◆ **Instructions to follow**:
With the pictures set aside, reproduce each entry precisely as it reads.

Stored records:
■ ■ ■ ■ ■
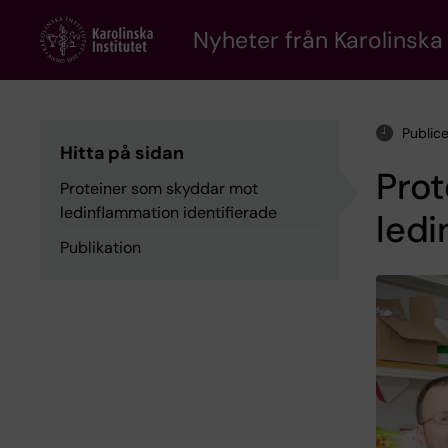
Skip
to
Nyheter från Karolinska 
main
content
Public
Hitta på sidan
Pro
Proteiner som skyddar mot
ledinflammation identifierade
ledi
Publikation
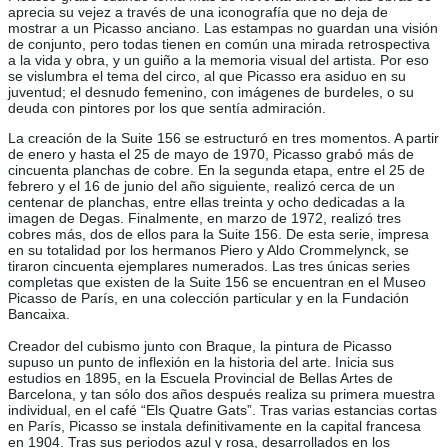
aprecia su vejez a través de una iconografía que no deja de
mostrar a un Picasso anciano. Las estampas no guardan una visión
de conjunto, pero todas tienen en común una mirada retrospectiva
a la vida y obra, y un guiño a la memoria visual del artista. Por eso
se vislumbra el tema del circo, al que Picasso era asiduo en su
juventud; el desnudo femenino, con imágenes de burdeles, o su
deuda con pintores por los que sentía admiración.
La creación de la Suite 156 se estructuró en tres momentos. A partir
de enero y hasta el 25 de mayo de 1970, Picasso grabó más de
cincuenta planchas de cobre. En la segunda etapa, entre el 25 de
febrero y el 16 de junio del año siguiente, realizó cerca de un
centenar de planchas, entre ellas treinta y ocho dedicadas a la
imagen de Degas. Finalmente, en marzo de 1972, realizó tres
cobres más, dos de ellos para la Suite 156. De esta serie, impresa
en su totalidad por los hermanos Piero y Aldo Crommelynck, se
tiraron cincuenta ejemplares numerados. Las tres únicas series
completas que existen de la Suite 156 se encuentran en el Museo
Picasso de París, en una colección particular y en la Fundación
Bancaixa.
Creador del cubismo junto con Braque, la pintura de Picasso
supuso un punto de inflexión en la historia del arte. Inicia sus
estudios en 1895, en la Escuela Provincial de Bellas Artes de
Barcelona, y tan sólo dos años después realiza su primera muestra
individual, en el café “Els Quatre Gats”. Tras varias estancias cortas
en París, Picasso se instala definitivamente en la capital francesa
en 1904. Tras sus periodos azul y rosa, desarrollados en los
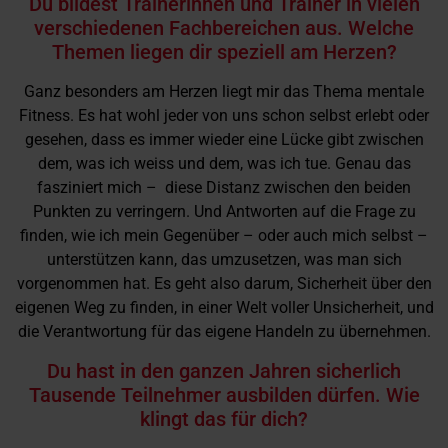
Du bildest Trainerinnen und Trainer in vielen
verschiedenen Fachbereichen aus. Welche
Themen liegen dir speziell am Herzen?
Ganz besonders am Herzen liegt mir das Thema mentale
Fitness. Es hat wohl jeder von uns schon selbst erlebt oder
gesehen, dass es immer wieder eine Lücke gibt zwischen
dem, was ich weiss und dem, was ich tue. Genau das
fasziniert mich – diese Distanz zwischen den beiden
Punkten zu verringern. Und Antworten auf die Frage zu
finden, wie ich mein Gegenüber – oder auch mich selbst –
unterstützen kann, das umzusetzen, was man sich
vorgenommen hat. Es geht also darum, Sicherheit über den
eigenen Weg zu finden, in einer Welt voller Unsicherheit, und
die Verantwortung für das eigene Handeln zu übernehmen.
Du hast in den ganzen Jahren sicherlich
Tausende Teilnehmer ausbilden dürfen. Wie
klingt das für dich?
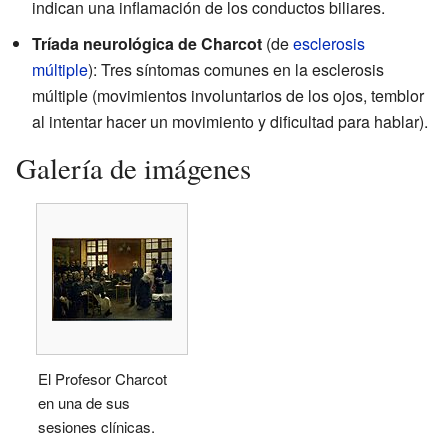
indican una inflamación de los conductos biliares.
Tríada neurológica de Charcot
(de
esclerosis
múltiple
): Tres síntomas comunes en la esclerosis
múltiple (movimientos involuntarios de los ojos, temblor
al intentar hacer un movimiento y dificultad para hablar).
Galería de imágenes
El Profesor Charcot
en una de sus
sesiones clínicas.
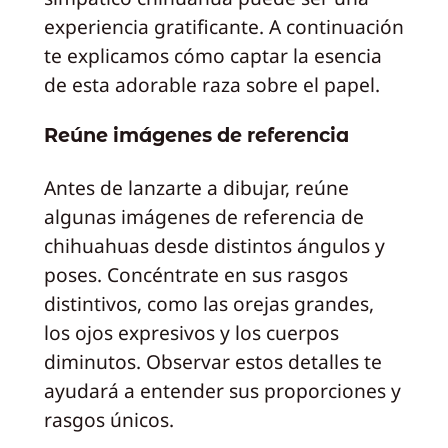
experiencia gratificante. A continuación
te explicamos cómo captar la esencia
de esta adorable raza sobre el papel.
Reúne imágenes de referencia
Antes de lanzarte a dibujar, reúne
algunas imágenes de referencia de
chihuahuas desde distintos ángulos y
poses. Concéntrate en sus rasgos
distintivos, como las orejas grandes,
los ojos expresivos y los cuerpos
diminutos. Observar estos detalles te
ayudará a entender sus proporciones y
rasgos únicos.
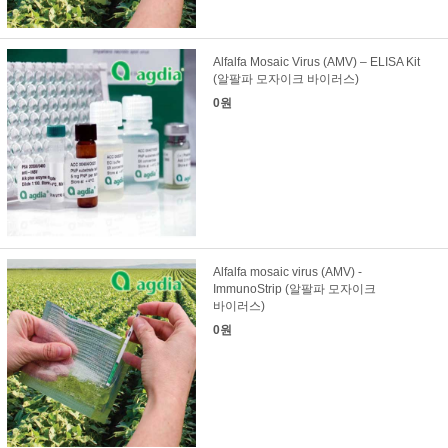
Alfalfa Mosaic Virus (AMV) – ELISA Kit
(알팔파 모자이크 바이러스)
0원
Alfalfa mosaic virus (AMV) -
ImmunoStrip (알팔파 모자이크
바이러스)
0원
■ ■ ■ ■ ■
◆ **Exercise answer**:
Skip
to
Nyheter från Karolinska 
main
content
Public
Hitta på sidan
Pro
Proteiner som skyddar mot
ledinflammation identifierade
ledi
Publikation
aprecia su vejez a través de una iconografía que no deja de
mostrar a un Picasso anciano. Las estampas no guardan una visión
de conjunto, pero todas tienen en común una mirada retrospectiva
a la vida y obra, y un guiño a la memoria visual del artista. Por eso
se vislumbra el tema del circo, al que Picasso era asiduo en su
juventud; el desnudo femenino, con imágenes de burdeles, o su
deuda con pintores por los que sentía admiración.
La creación de la Suite 156 se estructuró en tres momentos. A partir
de enero y hasta el 25 de mayo de 1970, Picasso grabó más de
cincuenta planchas de cobre. En la segunda etapa, entre el 25 de
febrero y el 16 de junio del año siguiente, realizó cerca de un
centenar de planchas, entre ellas treinta y ocho dedicadas a la
imagen de Degas. Finalmente, en marzo de 1972, realizó tres
cobres más, dos de ellos para la Suite 156. De esta serie, impresa
en su totalidad por los hermanos Piero y Aldo Crommelynck, se
tiraron cincuenta ejemplares numerados. Las tres únicas series
completas que existen de la Suite 156 se encuentran en el Museo
Picasso de París, en una colección particular y en la Fundación
Bancaixa.
Creador del cubismo junto con Braque, la pintura de Picasso
supuso un punto de inflexión en la historia del arte. Inicia sus
estudios en 1895, en la Escuela Provincial de Bellas Artes de
Barcelona, y tan sólo dos años después realiza su primera muestra
individual, en el café “Els Quatre Gats”. Tras varias estancias cortas
en París, Picasso se instala definitivamente en la capital francesa
en 1904. Tras sus periodos azul y rosa, desarrollados en los
Du bildest Trainerinnen und Trainer in vielen
verschiedenen Fachbereichen aus. Welche
Themen liegen dir speziell am Herzen?
Ganz besonders am Herzen liegt mir das Thema mentale
Fitness. Es hat wohl jeder von uns schon selbst erlebt oder
gesehen, dass es immer wieder eine Lücke gibt zwischen
dem, was ich weiss und dem, was ich tue. Genau das
fasziniert mich – diese Distanz zwischen den beiden
Punkten zu verringern. Und Antworten auf die Frage zu
finden, wie ich mein Gegenüber – oder auch mich selbst –
unterstützen kann, das umzusetzen, was man sich
vorgenommen hat. Es geht also darum, Sicherheit über den
eigenen Weg zu finden, in einer Welt voller Unsicherheit, und
die Verantwortung für das eigene Handeln zu übernehmen.
Du hast in den ganzen Jahren sicherlich
Tausende Teilnehmer ausbilden dürfen. Wie
klingt das für dich?
indican una inflamación de los conductos biliares.
Tríada neurológica de Charcot
(de
esclerosis
múltiple
): Tres síntomas comunes en la esclerosis
múltiple (movimientos involuntarios de los ojos, temblor
al intentar hacer un movimiento y dificultad para hablar).
Galería de imágenes
El Profesor Charcot
en una de sus
sesiones clínicas.
experiencia gratificante. A continuación
te explicamos cómo captar la esencia
de esta adorable raza sobre el papel.
Reúne imágenes de referencia
Antes de lanzarte a dibujar, reúne
algunas imágenes de referencia de
chihuahuas desde distintos ángulos y
poses. Concéntrate en sus rasgos
distintivos, como las orejas grandes,
los ojos expresivos y los cuerpos
diminutos. Observar estos detalles te
ayudará a entender sus proporciones y
rasgos únicos.
Alfalfa Mosaic Virus (AMV) – ELISA Kit
(알팔파 모자이크 바이러스)
0원
Alfalfa mosaic virus (AMV) -
ImmunoStrip (알팔파 모자이크
바이러스)
0원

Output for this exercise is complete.